Openclaw Migration

Security checks across static analysis, malware telemetry, and agentic risk

Overview

This migration skill is mostly purpose-aligned, but it appears able to migrate more secrets and API keys than the visible description highlights.

Install or run this only after a dry run. Avoid --migrate-secrets unless you explicitly want provider API keys and service tokens moved, back up ~/.hermes first, and review imported skills, command allowlists, memories, SOUL.md, and workspace instructions before using the migrated Hermes setup.

Static analysis

No static analysis findings were reported for this release.

VirusTotal

VirusTotal findings are pending for this skill version.

View on VirusTotal

Risk analysis

Artifact-based informational review of SKILL.md, metadata, install specs, static scan signals, and capability signals. ClawScan does not execute the skill or run runtime probes.

What this means

If secret migration is enabled, API keys or service tokens may be copied into Hermes configuration in addition to the Telegram token a user may expect.

Why it was flagged

The helper declares migration support for multiple provider/API secrets. The visible SKILL.md text says --migrate-secrets currently imports TELEGRAM_BOT_TOKEN, so the credential scope appears broader than the user-facing description.

Skill content
SUPPORTED_SECRET_TARGETS={
    "TELEGRAM_BOT_TOKEN",
    "OPENROUTER_API_KEY",
    "OPENAI_API_KEY",
    "ANTHROPIC_API_KEY",
    "ELEVENLABS_API_KEY",
    "VOICE_TOOLS_OPENAI_KEY",
}
Recommendation

Do not use --migrate-secrets or a full secret-migration mode unless you have reviewed the dry-run output and are comfortable moving each listed key; maintainers should align the documentation and metadata with the exact secret allowlist.

What this means

Existing OpenClaw allowlist entries or skills could grant Hermes behavior or command access you have not recently reviewed.

Why it was flagged

The migration intentionally changes Hermes command permissions and imports skills.
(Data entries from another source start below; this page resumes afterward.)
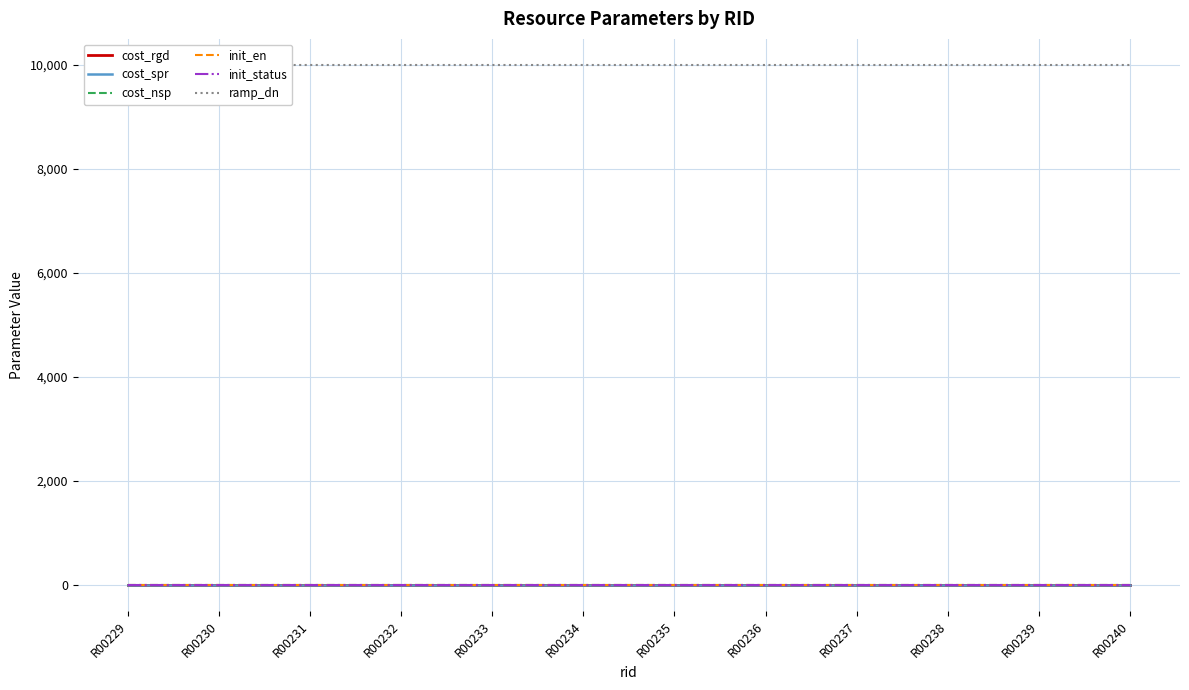

Which series has the largest total across all categories?

ramp_dn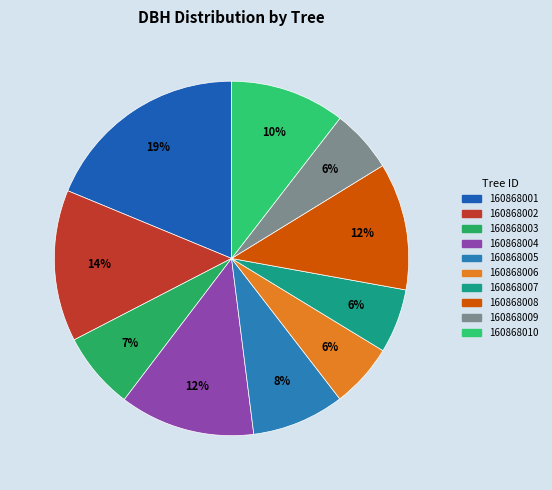

How many slices are in this pie chart?

10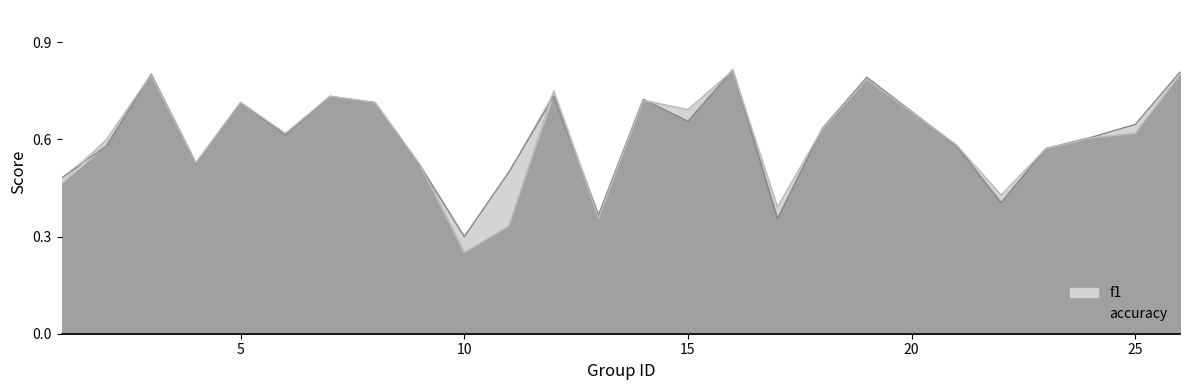

What is the value of the accuracy point at the 1st from the left?

0.5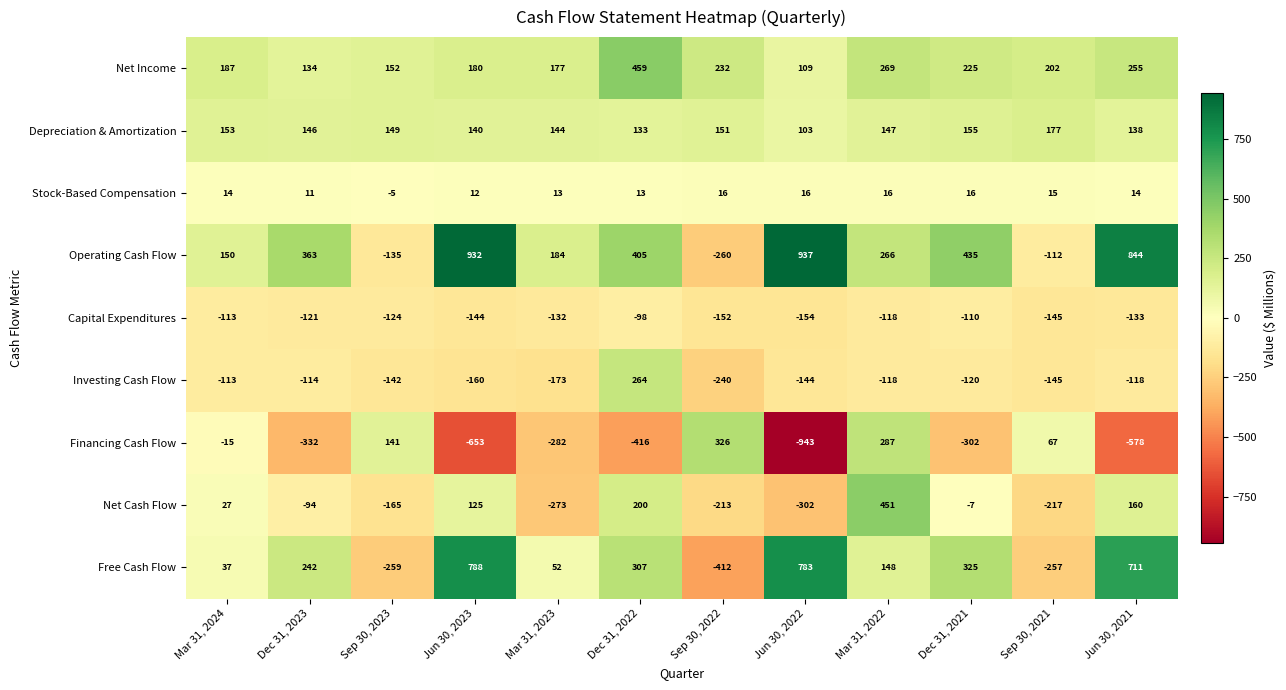

List the labels in order of Net Income value, largest first.

Dec 31, 2022, Mar 31, 2022, Jun 30, 2021, Sep 30, 2022, Dec 31, 2021, Sep 30, 2021, Mar 31, 2024, Jun 30, 2023, Mar 31, 2023, Sep 30, 2023, Dec 31, 2023, Jun 30, 2022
This is disclosed and purpose-aligned, but it changes what the agent may be able to do later.

Skill content
- merge OpenClaw command approval patterns into Hermes `command_allowlist`
- copy OpenClaw skills into `~/.hermes/skills/openclaw-imports/`
Recommendation

Run a dry run first, review all imported allowlist entries and skills, and skip or edit anything you no longer want Hermes to use.

What this means

Private memories or old instructions may persist in Hermes and influence later sessions.

Why it was flagged

The skill migrates persistent persona, memory, user profile, and workspace instruction content into Hermes. That is expected for a migration tool, but these files can affect future agent context.

Skill content
- import `SOUL.md` into the Hermes home directory as `SOUL.md`
- transform OpenClaw `MEMORY.md` and `USER.md` into Hermes memory entries
- optionally copy the OpenClaw workspace instructions file into a chosen Hermes workspace
Recommendation

Review the imported memories, SOUL.md, and workspace instructions before relying on the migrated Hermes environment.

What this means

Users have less external provenance information for code that can modify Hermes configuration and migrate sensitive local data.

Why it was flagged

The package includes a runnable migration helper but does not provide a source repository or homepage in the supplied metadata. This is a provenance gap, not proof of malicious behavior.

Skill content
Source: unknown
Homepage: none
No install spec — this is an instruction-only skill.
Code file presence: scripts/openclaw_to_hermes.py
Recommendation

Inspect the script and verify the publisher/source before running it on important Hermes or OpenClaw data.